The proof starts from the given and ends with the claim. For any $s$, we get:

\[\begin{align} v_\pi(s) &\le q_\pi(s,\pi'(s)) \\ &{\overset{(i)}=}\;\; \mathbb{E}\Big[ R_{t+1} + \gamma v_\pi(S_{t+1}) \mid S_t=s, A_t=\pi'(s) \Big] \\ &{\overset{(ii)}=}\; \mathbb{E}_{\pi'}\Big[ R_{t+1} + \gamma v_\pi(S_{t+1}) \mid S_t=s \Big] \\ &{\overset{(iii)}\le}\; \mathbb{E}_{\pi'}\Big[ R_{t+1} + \gamma q_\pi(S_{t+1}, \pi'(S_{t+1})) \mid S_t=s \Big] \\ &{\overset{(iv)}=}\; \mathbb{E}_{\pi'}\Big[ R_{t+1} + \gamma \cdot \mathbb{E}\Big[R_{t+2} + \gamma v_\pi(S_{t+2}) \mid S_{t+1}, A_{t+1}=\pi'(S_{t+1})\Big] \mid S_t=s \Big] \\ &{\overset{(v)}=}\;\; \mathbb{E}_{\pi'}\Big[ R_{t+1} + \gamma R_{t+2} + \gamma^2 v_\pi(S_{t+2}) \mid S_t=s \Big] \\ &{\overset{(vi)}\le}\; \mathbb{E}_{\pi'}\Big[ R_{t+1} + \gamma R_{t+2} + \gamma^2 R_{t+3} + \gamma^3 v_\pi(S_{t+3}) \mid S_t=s \Big] \\ &\vdots \\ &\le\; \mathbb{E}_{\pi'} \Big[ R_{t+1} + \gamma R_{t+2} + \gamma^2 R_{t+3} + \gamma^3R_{t+4} + \cdots \mid S_t = s\Big] \\ &=\; v_{\pi'}(s)... \\ \end{align}\]


  • in (i) we expand the left hand side by definition, and in particular, the action we condition on for the Q-values are from $\pi’(s)$. I’m not doing an expectation w.r.t. a given policy because we have the action already given to us, hence the “density” here is from the environment dynamics.
  • in (ii) we remove the conditioning on the action in the expectation, and make the expectation w.r.t. the policy $\pi’$ now. Intuitively, this is valid because by taking an expectation w.r.t. the (deterministic) $\pi’$, given that the state is already conditioned upon, the policy will deterministically provide the same action $A_t=\pi’(s)$ as in the previous line. If this is confusing, think of the expectation under $\pi’$ as creating an outer sum $\sum_{a}\pi’(a|s)$ before the rest of the expectation. However, since $\pi’$ is deterministic, it will be equal to one only under one of the actions, the “$\pi’(s)$” we’ve been writing.
  • in (iii) we apply the theorem’s assumption.
  • in (iv) we do a similar thing as (i) by expanding $q_\pi$, and conditioning on random variables rather than a fixed instantiation $s$ since we are not given one.
  • in (v) we apply a similar trick as earlier, by moving the conditioning on the action under the expectation, so that the inner expectation turns into “$\mathbb{E}_{\pi’}$”. To simplify, we move the nner expectation out to merge with the outermost expectation.
  • in (vi) we recursively expand based on the inequality of (ii) vs (v).
  • then finally, after repeated application, we get to the claim.
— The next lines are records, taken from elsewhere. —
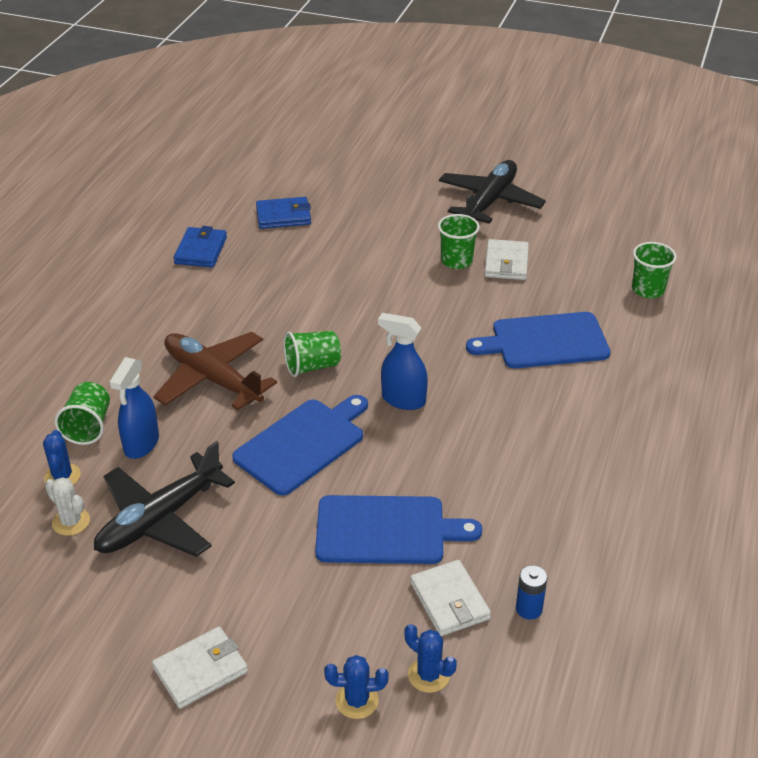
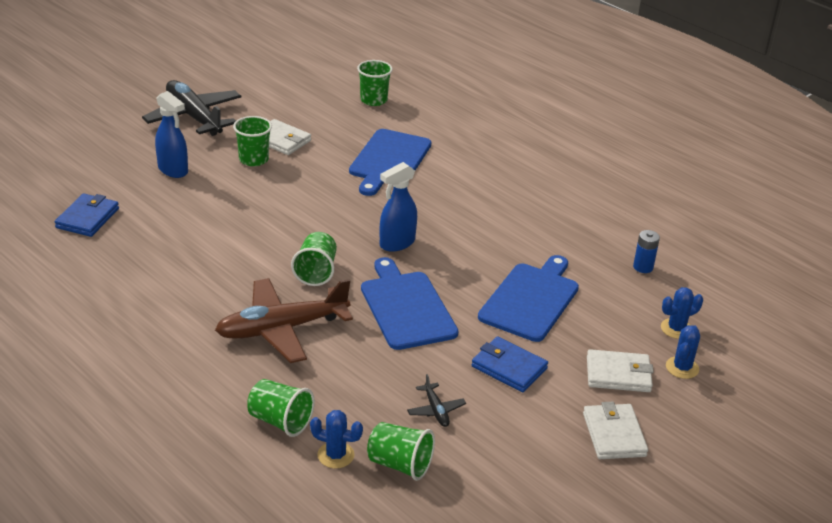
camera: 65 degrees left, 5 degrees down
(71, 522) = (400, 464): white cactus -> green cup
(141, 444) = (332, 395): blue spray bottle -> blue spray bottle (173, 170)
(160, 519) = (436, 410): black plane -> black plane, size x0.42
(201, 250) = (84, 280): blue wallet -> blue wallet (509, 367)
(449, 601) = (616, 296): white wallet -> white wallet (618, 374)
One obvious implication of the proof above is that, if we have two policies that are exactly the same, except for one state where $\pi’(s) \ne \pi(s)$, then if the condition holds in the theorem above, $\pi’$ is a strictly better policy.

The generalized policy iteration subsection in the same chapter is worth reading. It describes, in one page, the general idea of learning policies via interaction between policy evaluation and policy improvement.
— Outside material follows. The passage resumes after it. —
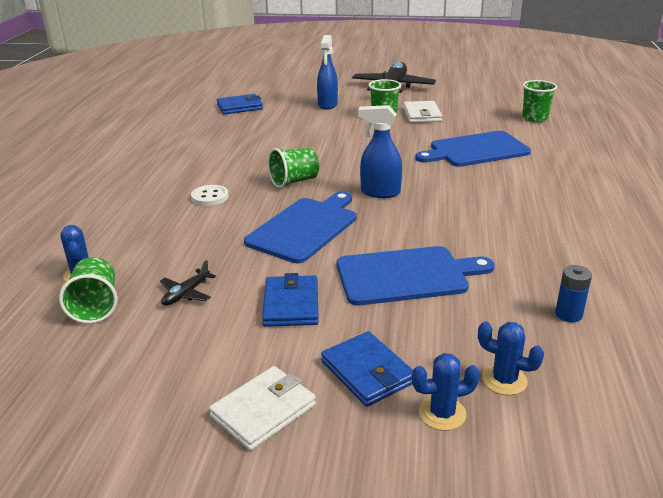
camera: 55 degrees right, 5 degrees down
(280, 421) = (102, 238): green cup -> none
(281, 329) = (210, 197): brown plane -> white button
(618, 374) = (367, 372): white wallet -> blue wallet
I often wished the book had more proofs of its claims, but then I realized it wouldn’t be suitable as an introduction to reinforcement learning. For the theory, I’m going through Chapter 6 of Dynamic Programming and Optimal Control by Dimitri P. Bertsekas.

It’s a pleasure to review Sutton and Barto’s book and compare how much more I know now than I did when first studying reinforcement learning in a clumsy on-and-off way from 2013 to 2016. Coming up next will be, I promise, discussion of the more technical and challenging concepts in the textbook.